## EXTRACTED TEXT
Gastric trichobezoar and Rapunzel syndrome: case report of a very rare condition


Hippokratia 2023, 27(1): 25-27

Kouskos E1, Polychroni D2, Rizou M1, Andronikou A1, Petrellis V3
1Surgical Department, General Hospital of Mytilene, Lesvos Island, Greece
2Department of Obstetrics and Gynecology, General Hospital of Mytilene, Lesvos Island, Greece
3Department of Radiology, General Hospital of Mytilene, Lesvos Island, Greece


Background: Rapunzel syndrome is a rare trichobezoar variant extending from the gastric cavity into the small bowel.

Case description: We report the case of a 22-year-old woman who presented with epigastric pain, nausea, and loss of appetite within the preceding five weeks. She had a palpable mass in the epigastric area with mild localized tenderness. Her abdominal computed tomography scan showed a distended stomach and duodenum, with a heterogeneous solid material, suspicious for a bezoar. Upper gastrointestinal endoscopy revealed a large, densely packed trichobezoar occupying the gastric cavity and extending through the pylorus. Endoscopic removal of the bezoar was unsuccessful. The patient underwent a 6cm-long gastrotomy, and the 150cm-long bezoar, extending from the stomach to the jejunum, was uneventfully removed. The patient was referred postoperatively to a dietitian and psychiatrist for management of her trichotillomania and trichophagia.

Conclusion: Trichobezoars are commonly found in young females with a history of trichotillomania and trichophagia and are associated with psychiatric disorders. HIPPOKRATIA 2023, 27 (1):25-27.

Keywords: Trichobezoar, Rapunzel syndrome, trichotillomania, trichophagia

Corresponding author: Kouskos Efstratios, Surgical Department, General Hospital of Mytilene, Lesvos Island, Greece, e-mail: 


Bezoars are concretions of undigested material found in the stomach. They are differentiated depending on the type of retained foreign bodies1. This material may include plant fibers (phytobezoar), hair (trichobezoar), medications (pharmacobezoar), paper, milk protein, etc1,2. Trichobezoars are formed by ingesting and accumulating hair- or hair-like fibers in the gastrointestinal tract, especially in the stomach1,3.

Rapunzel syndrome is a rare form of trichobezoar. This entity occurs as gastric bezoars get bigger, beyond the small bowel, producing long, tail-like hair extensions1.

## DATASET EXTRACT
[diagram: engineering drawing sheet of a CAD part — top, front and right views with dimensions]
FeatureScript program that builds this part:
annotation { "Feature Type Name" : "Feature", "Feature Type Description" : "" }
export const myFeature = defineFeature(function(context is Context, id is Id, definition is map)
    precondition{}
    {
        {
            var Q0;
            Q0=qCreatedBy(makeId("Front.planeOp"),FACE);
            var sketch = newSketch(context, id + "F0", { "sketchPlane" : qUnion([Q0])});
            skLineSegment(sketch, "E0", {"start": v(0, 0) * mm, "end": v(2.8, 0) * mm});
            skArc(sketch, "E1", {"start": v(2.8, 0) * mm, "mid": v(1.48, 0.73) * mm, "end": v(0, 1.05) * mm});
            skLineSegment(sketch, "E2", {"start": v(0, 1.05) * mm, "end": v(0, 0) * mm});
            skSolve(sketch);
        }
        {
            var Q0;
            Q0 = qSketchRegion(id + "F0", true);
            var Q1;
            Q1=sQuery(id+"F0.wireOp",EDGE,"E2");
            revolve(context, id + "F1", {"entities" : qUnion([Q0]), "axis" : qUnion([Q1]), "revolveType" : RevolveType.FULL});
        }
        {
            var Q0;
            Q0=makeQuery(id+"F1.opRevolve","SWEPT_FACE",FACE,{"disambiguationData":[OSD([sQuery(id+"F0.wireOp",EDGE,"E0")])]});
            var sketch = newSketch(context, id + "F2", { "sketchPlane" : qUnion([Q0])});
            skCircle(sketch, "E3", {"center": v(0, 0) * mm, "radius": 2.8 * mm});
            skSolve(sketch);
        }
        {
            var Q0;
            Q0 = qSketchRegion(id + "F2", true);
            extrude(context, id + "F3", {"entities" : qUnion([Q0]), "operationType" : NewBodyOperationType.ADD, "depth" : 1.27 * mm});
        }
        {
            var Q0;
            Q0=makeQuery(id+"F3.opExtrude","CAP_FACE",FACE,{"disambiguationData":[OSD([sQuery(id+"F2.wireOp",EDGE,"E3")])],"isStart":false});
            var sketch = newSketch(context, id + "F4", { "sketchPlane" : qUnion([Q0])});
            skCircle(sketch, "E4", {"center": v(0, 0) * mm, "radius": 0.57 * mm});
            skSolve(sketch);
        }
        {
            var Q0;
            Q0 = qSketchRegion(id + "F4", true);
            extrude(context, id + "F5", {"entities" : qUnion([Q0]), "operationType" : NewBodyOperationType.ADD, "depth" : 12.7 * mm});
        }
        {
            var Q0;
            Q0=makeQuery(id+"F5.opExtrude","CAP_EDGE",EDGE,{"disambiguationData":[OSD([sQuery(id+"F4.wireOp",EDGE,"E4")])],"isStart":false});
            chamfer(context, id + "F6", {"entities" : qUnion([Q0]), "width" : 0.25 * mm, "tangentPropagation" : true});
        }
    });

## WORK INSTRUCTIONS
a - In the Rapunzel syndrome case report, how long was the bezoar removed from the patient?
b - Write the next part of the Rapunzel syndrome case report, picking up after its last sentence.
The entries have no connection to the Rapunzel syndrome case report.

## TASK RESULTS
a - It was 150 cm long.

b -
Bezoars usually cause no specific symptoms and, as a result, may imitate other diseases such as tumors1. By the time they reach a large size, they can be related to severe gastrointestinal complications such as perforation, peritonitis, pancreatitis, constipation, appendicitis, jaundice, steatorrhea, protein-losing enteropathy, and intussusception4.

Trichotillomania is a psychiatric condition characterized by compulsive behaviors like self-induced and repetitive hair-pulling, in combination with obsessive thoughts, mood disorders, and anxiety1. Almost half of trichotillomania cases have skin-picking disorder as a comorbid condition5. It affects up to 4 % of the population, mostly children and adolescents2.

In this article, we report a rare case of Rapunzel syndrome in a young female patient with a very long trichobezoar that was successfully treated surgically. 

Case presentation

A 22-year-old woman with clinical signs of malnutrition presented to the emergency department of our institution with dull abdominal pain and distention in the epigastric area. She also complained of nausea, occasional vomiting, and loss of appetite for at least the preceding five weeks. She reported normal bowel movements and denied fever or diarrhea. Her past medical history was unremarkable, and her vital signs were stable.

Physical examination revealed a soft abdomen and a well-defined, relatively mobile, large epigastric mass extending from the left upper quarter to the umbilicus. Bowel sounds were audible. There were no other signs indicating peritonitis. There was no blood on digital rectal examination.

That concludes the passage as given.